▸ What the task asks
Give back the records that follow exactly, images excluded.

Saved data entries
━━━━━━━━━━━━━━━━
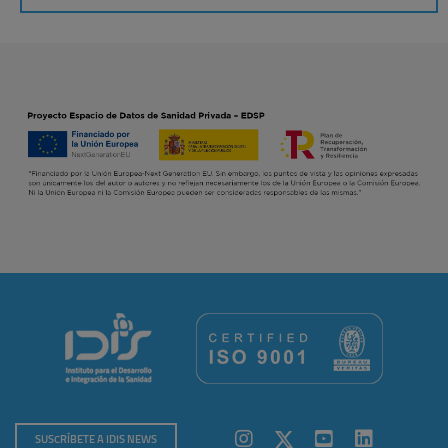
SUSCRÍBETE A IDIS NEWS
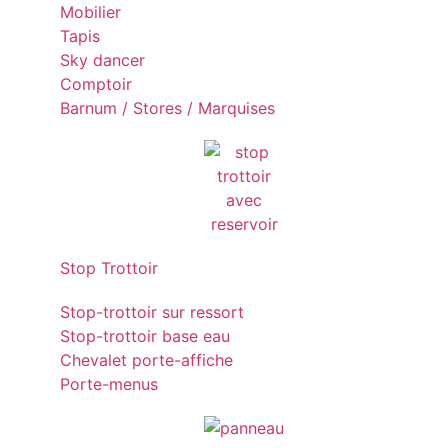
Mobilier
Tapis
Sky dancer
Comptoir
Barnum / Stores / Marquises
Stop Trottoir
Stop-trottoir sur ressort
Stop-trottoir base eau
Chevalet porte-affiche
Porte-menus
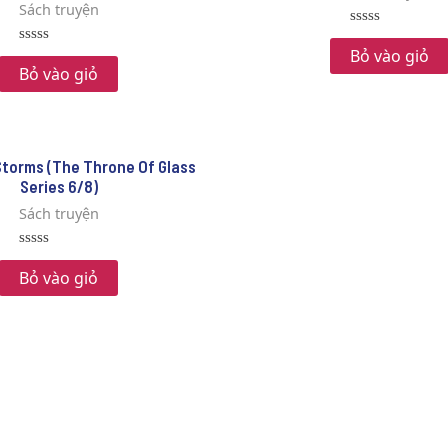
Sách truyện
Rated
0
Bỏ vào giỏ
Rated
out
0
Bỏ vào giỏ
of
out
5
of
5
Storms (The Throne Of Glass
Series 6/8)
Sách truyện
Rated
0
Bỏ vào giỏ
out
of
5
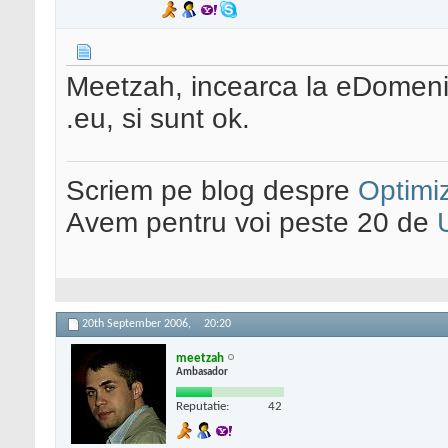
Meetzah, incearca la eDomenii
.eu, si sunt ok.
Scriem pe blog despre
Optimiz
Avem pentru voi peste 20 de
20th September 2006,
20:20
meetzah
Ambasador
Reputatie:
42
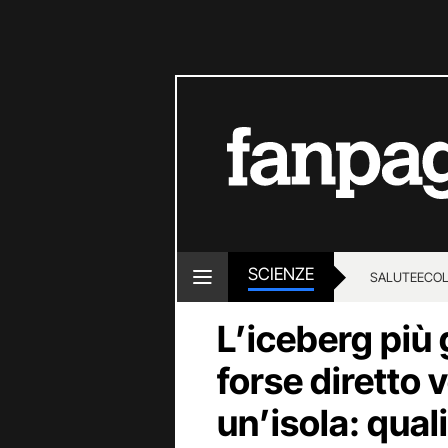
SCIENZE
SALUTE
ECOL
L’iceberg più
forse diretto 
un’isola: quali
━━━━━━━━━━━━━━━━
▸ Answer box
SUSCRÍBETE A IDIS NEWS
Mobilier
Tapis
Sky dancer
Comptoir
Barnum / Stores / Marquises
Stop Trottoir
Stop-trottoir sur ressort
Stop-trottoir base eau
Chevalet porte-affiche
Porte-menus
Sách truyện
Rated
0
Bỏ vào giỏ
Rated
out
0
Bỏ vào giỏ
of
out
5
of
5
Storms (The Throne Of Glass
Series 6/8)
Sách truyện
Rated
0
Bỏ vào giỏ
out
of
5
Meetzah, incearca la eDomenii
.eu, si sunt ok.
Scriem pe blog despre
Optimiz
Avem pentru voi peste 20 de
20th September 2006,
20:20
meetzah
Ambasador
Reputatie:
42
SCIENZE
SALUTE
ECOL
L’iceberg più
forse diretto 
un’isola: quali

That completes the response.